“I don’t have the answers,” I started, the lump in my throat causing my words to croak out slowly. “But I do know none of the last few years will be erased. You’ll still have those memories of me, the things we did together, all that we meant to each other—it’ll still be here.” I placed my palm over his heart. “You’ll still have my family, the things you learned, the man you’ve become… none of that changes.” I swallowed hard as I kept my forehead against his and we both stared down at each other’s lips. “And you’ll still have me. Maybe not on your lap, but you’ll still feel me.” I traced a small heart on his chest. He covered my hand with one of his and squeezed tightly. “You’ll feel me where it matters most.”
Tears dropped on our combined hands, and I’m not sure if they were mine or his, but we didn’t move and we didn’t speak. Everything was already said. We stayed like that, foreheads touching and tears flowing.
He held me, and I held his heart.
We always would.
Chapter Thirty-Seven
Tuesday, September 2, 2014
* * *
“Tessa, hurry up!” my sister called from outside my bedroom door.
I finished pulling on my cardigan and moved for the door, feeling slower than usual this morning. I’d woken up so stiff, my joints aching and my head pounding. I was getting used to it, since there never seemed to be a minute anymore when I wasn’t in pain. It’d become my new normal, despite its ominous implications.
And it made sense, considering the results of my latest scans. Dr. Morales had done another set of scans to see how far my tumor had progressed. The image of my brain was lit up so bright, there was no mistaking my tumor’s presence. Except it wasn’t a solid mass on one side of my brain like it had started as. The little feelers that had once looked tiny, extending from the mass into the rest of my brain, were now full on branches. The toxic spindles covered my brain and spine so quickly, so fully, that it was no wonder my head always hurt, or my eyes were starting to see black spots, or the numbness already tingling in my extremities.
“Tessa!” Elly called again.
“Coming!” I finally responded, one last glance in the mirror at my short hair. I fluffed it up with my fingers, hoping to make it look fuller than it was, then I swung open my bedroom door.
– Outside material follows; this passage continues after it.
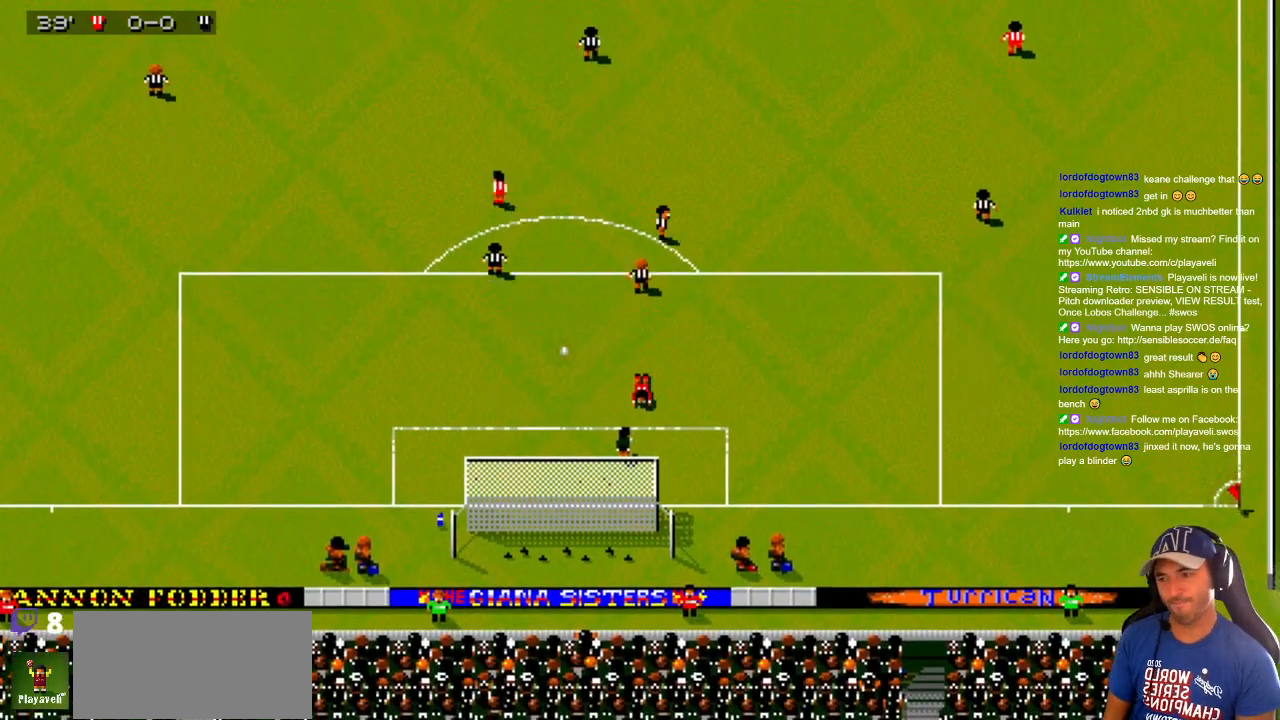
{"buttons": [], "events": []}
“There you are! I’ve had breakfast waiting!” Elly looked a lot more excited than breakfast warranted, so I cocked my head to the side and gave her a funny look. She waved it off and bounced down the hallway. “Come on! It’s a surprise.”
My family was standing around the breakfast bar, which was lined with full, steaming dishes of my favorite foods…and everything was green. Green eggs, green biscuits, green tea…it looked downright awful, honestly.
“Um…” I started, not sure what to say when breakfast looked like it’d already been eaten and regurgitated.
My dad laughed. “See? She thinks this is gross too.”
“It’s not gross,” Elly countered. “It’s festive.” Then she pointed up to a banner I’d missed when I first walked in. “Happy St. Patrick’s Day!”
Kyle swung an arm around my shoulder and kissed my temple. “You didn’t think we were only celebrating Valentine’s Day, did you?”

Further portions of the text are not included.